- **Assignment A**
In the transcript about the highwayman Frank Gardner, what is a cabbage tree hat said to be made of?
- **Assignment B**
Translate this sentence from the transcript about the highwayman Frank Gardner into Spanish: "That's how I'm ending emails from now on."
- **Assignment C**
Write what comes next in the transcript about the highwayman Frank Gardner, picking up after its last line.

- **Extract**
* * *

Well, he was probably fucking.
Um, he wrote a letter to the editor quote,
the man who took the boots was in my company.
And for doing so,
I just, just charged him the following day.
As for Mr. Torpy,
he is a perfect coward.
After I spared his life,
he fell out of the window.
He almost died.
And he fired at me as I rode away.
But I hope that Mr. Torpy and I are not done just yet
until we balance our accounts properly.
Oh, Torpy reading that.
He's like, oh no.
Oh.
But I want our accounts properly.
He's got a lot of pee in me.
Oh boy.
I do love he's gone for the immediate Ray match.
Oh yeah.
Yeah.
That's where the big money is in the Ray match.
McGregor.
Absolutely.
Right away.
He's in.
Oh boy.
Gardner Torpy too.
Oh, I don't want to be involved in that.
Oh no.
I fell into the toilet.
Oh, we're real clumsy guy.
Frank also went after the police saying he went to a gambling house
and three of the troopers were asleep with their revolvers
and carbines sitting in another room.
And he signed the letter, quote,
fearing nothing, I remain Prince of Tobeyman,
Francis Gardner, the highwayman.
That's how I'm ending emails from now on.
Without question.
Frank was at a peak flamboyant.
His gang was robbing at Will and he was always the head of the cops.
During one robbery, he wore a cabbage tree hat,
tight breeches, knee-high boots,
and a leopard skin-lined poncho.
Someone's been down to the salvos with a bit of corn there.
The hat.
Cabbage.
The hat is made of cabbage.
He's dressed like the Jolly Green Giant?
It's not made of cabbage, is it?
Palm tree.
Palm tree, yeah.
But he's wearing a palm tree as a hat?
No, it's called a...
Yeah, it's called a cabbage tree hat, but it's not cabbage.
It's palm.
It's palm.
And you can make it...
It's still like a crazy look.
It was pretty common back then, right?
Sure, yeah.
You can make it yourself.
Like, that's what the guys who the explorers would do.
They would fucking make a hat when they were out there
out of the palm fronds.
Look, I had to read a lot of fucking history.
Oh, yeah.
No, it sounds like a doll collection, though,
like the cabbage tree kids.
A lot of people would put work into it.

* * *

- **Records provided**

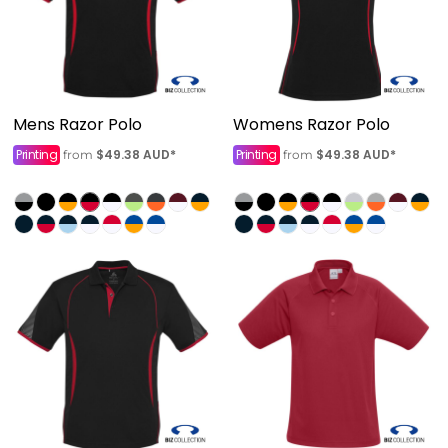
Mens Razor Polo
Womens Razor Polo
Printing
$49.38
AUD
*
Printing
$49.38
AUD
*
from
from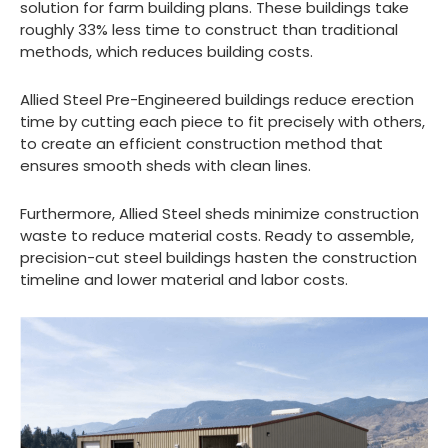
solution for farm building plans. These buildings take
roughly 33% less time to construct than traditional
methods, which reduces building costs.
Allied Steel Pre-Engineered buildings reduce erection
time by cutting each piece to fit precisely with others,
to create an efficient construction method that
ensures smooth sheds with clean lines.
Furthermore, Allied Steel sheds minimize construction
waste to reduce material costs. Ready to assemble,
precision-cut steel buildings hasten the construction
timeline and lower material and labor costs.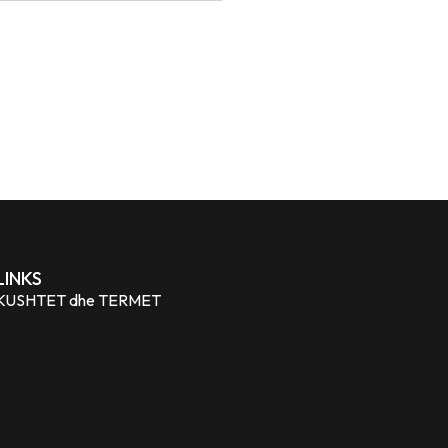
LINKS
KUSHTET dhe TERMET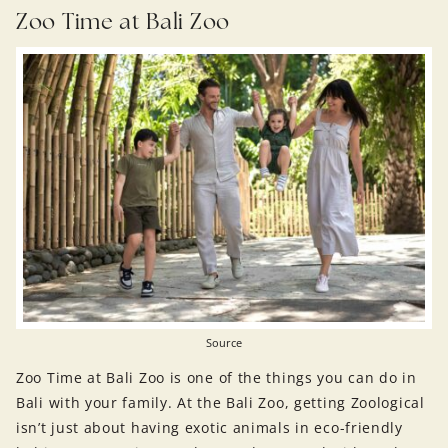
Zoo Time at Bali Zoo
Source
Zoo Time at Bali Zoo is one of the things you can do in
Bali with your family. At the Bali Zoo, getting Zoological
isn’t just about having exotic animals in eco-friendly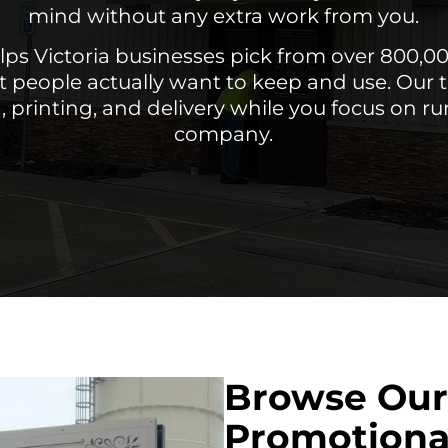
mind without any extra work from you.
lps Victoria businesses pick from over 800,0
t people actually want to keep and use. Our
, printing, and delivery while you focus on r
company.
Browse Our
Promotiona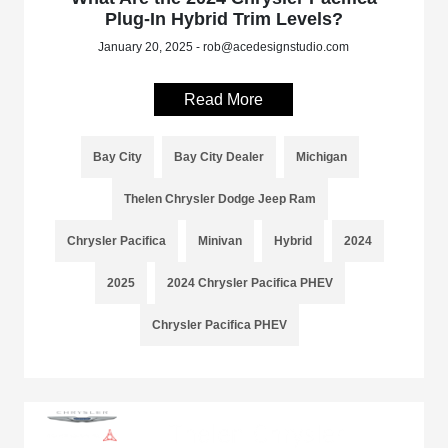
Plug-In Hybrid Trim Levels?
January 20, 2025 - rob@acedesignstudio.com
Read More
Bay City
Bay City Dealer
Michigan
Thelen Chrysler Dodge Jeep Ram
Chrysler Pacifica
Minivan
Hybrid
2024
2025
2024 Chrysler Pacifica PHEV
Chrysler Pacifica PHEV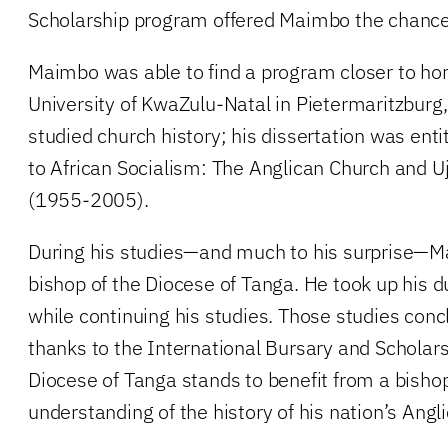
Scholarship program offered Maimbo the chance 
Maimbo was able to find a program closer to ho
University of KwaZulu-Natal in Pietermaritzburg,
studied church history; his dissertation was ent
to African Socialism: The Anglican Church and 
(1955-2005).
During his studies—and much to his surprise—
bishop of the Diocese of Tanga. He took up his d
while continuing his studies. Those studies conc
thanks to the International Bursary and Scholar
Diocese of Tanga stands to benefit from a bisho
understanding of the history of his nation’s Angl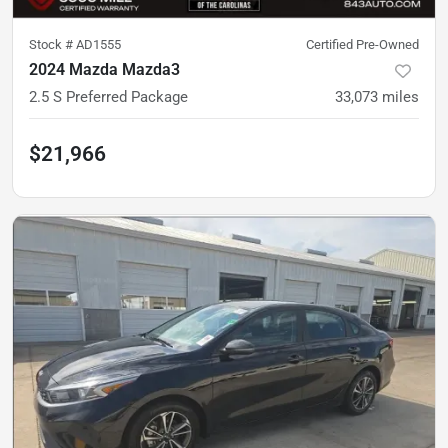
Stock #
AD1555
Certified Pre-Owned
2024 Mazda Mazda3
2.5 S Preferred Package
33,073
miles
$21,966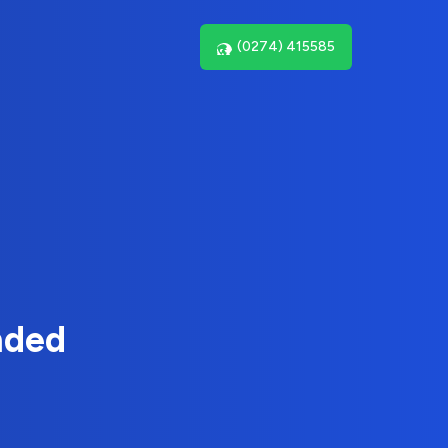
(0274) 415585
nded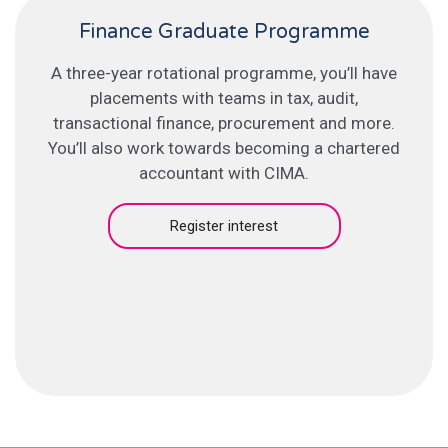
Finance Graduate Programme
A three-year rotational programme, you’ll have
placements with teams in tax, audit,
transactional finance, procurement and more.
You’ll also work towards becoming a chartered
accountant with CIMA.
Register interest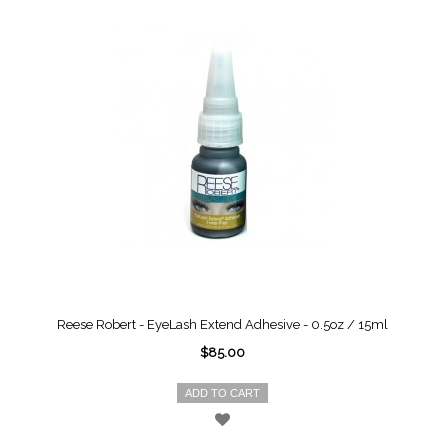
Reese Robert - EyeLash Extend Adhesive - 0.5oz / 15ml
$85.00
ADD TO CART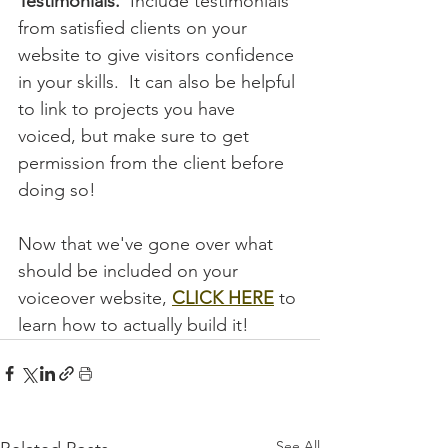
Testimonials.
  Include testimonials 
from satisfied clients on your 
website to give visitors confidence 
in your skills.  It can also be helpful 
to link to projects you have 
voiced, but make sure to get 
permission from the client before 
doing so!
Now that we've gone over what 
should be included on your 
voiceover website, 
CLICK HERE
to 
learn how to actually build it! 
See All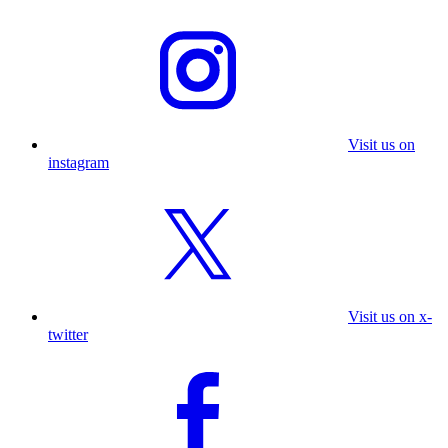
Visit us on
instagram
Visit us on x-
twitter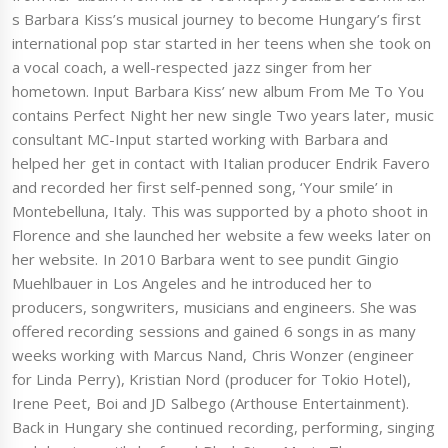
s Barbara Kiss’s musical journey to become Hungary’s first
international pop star started in her teens when she took on
a vocal coach, a well-respected jazz singer from her
hometown. Input Barbara Kiss’ new album From Me To You
contains Perfect Night her new single Two years later, music
consultant MC-Input started working with Barbara and
helped her get in contact with Italian producer Endrik Favero
and recorded her first self-penned song, ‘Your smile’ in
Montebelluna, Italy. This was supported by a photo shoot in
Florence and she launched her website a few weeks later on
her website. In 2010 Barbara went to see pundit Gingio
Muehlbauer in Los Angeles and he introduced her to
producers, songwriters, musicians and engineers. She was
offered recording sessions and gained 6 songs in as many
weeks working with Marcus Nand, Chris Wonzer (engineer
for Linda Perry), Kristian Nord (producer for Tokio Hotel),
Irene Peet, Boi and JD Salbego (Arthouse Entertainment).
Back in Hungary she continued recording, performing, singing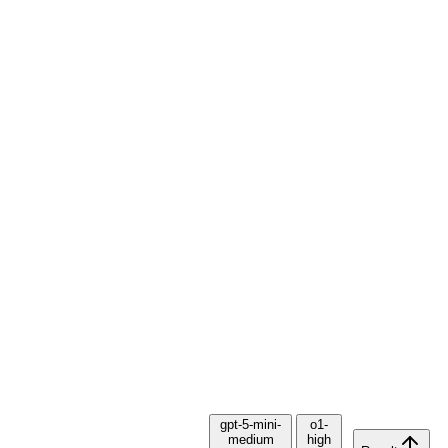
gpt-5-mini-
o1-
medium
high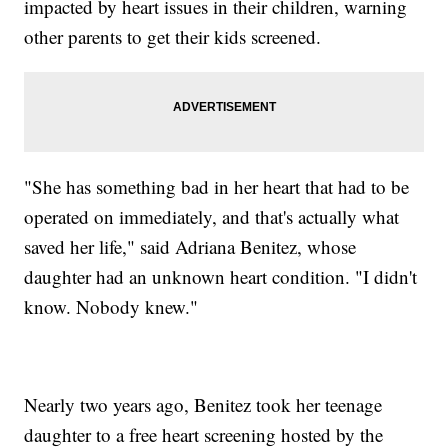
impacted by heart issues in their children, warning
other parents to get their kids screened.
"She has something bad in her heart that had to be
operated on immediately, and that's actually what
saved her life," said Adriana Benitez, whose
daughter had an unknown heart condition. "I didn't
know. Nobody knew."
Nearly two years ago, Benitez took her teenage
daughter to a free heart screening hosted by the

* * *

- **Response area A**
Palm, from palm fronds, not cabbage.

- **Response area B**
Así es como voy a terminar mis correos electrónicos de ahora en adelante.

- **Response area C**
Don't make fun of hats.
What year is this?
That's not the kind of people we are.
Take them very seriously.
I like your podcast, but the hat talk...
You guys, it's like offensive.
Like, my family makes hats.
So, if you guys could lay off that, too.
Near the town of Wombat...
All right.
His gang stopped at Mr. Hossington.
Are we about to meet Wombatman?
He stopped at Mr. Hossington and at Mr. Hewitt
and took their gold and money, 800 pounds.
Hossington knew Frank because he had been
a big Ben or Butcher with Fog at Spring Creek
and knew Frank very well because Frank would come in
all the time, but he stole his money anyway.
And then riding off Frank said, quote,
I hope you'll have another load for me next time.
You see me come along.
What?
It's not sugar from a neighbor, Frank.
During another robbery, he took a, quote,
handsome shawl valued at 19 pounds.
He, quote, immediately converted it into a saddle cloth
as a treat to his favorite horse.
Nice.
At Mr. Pring Station...
Is that the first pit in my ride?
Oh, I love what you've done with him.
This is unbelievable.
At Mr. Pring Station, the gang took over for a day,
quote, one of the Bush rangers played piano
while the rest danced and drank brandy
at Mr. Pring's expense.
Well, I mean, they're getting real cocky.
Later that day, they stuck up a squatter's home
and the Bush ranger played the concertina
and sang, ever of thee to the host.
So if you're getting robbed and it's a musical,
you're like, what the hell is going on?
Yeah.
That would annoy me more, I think.
Yeah.
They give us your money and you're like, all right.
And they're like, and I also play acoustic guitar.
You're like, just fucking have the money, mate.
Go.
I don't want to hear your song.
You like Pearl Jam?
No.
What?
Just take my money?
Come on, man.
You want to hear yellow?
You like Coldplay?
Come on.
Let's do this.
Frank caught the eye of a young attractive married woman
named Catherine Brown, known as Kitty.
She lived right in the middle of Frank's territory
on a family farm and Frank and Kitty started having an affair
which led to a crime wave in the area around the farm.
Weird how that happened.
It's all coming right from around this area.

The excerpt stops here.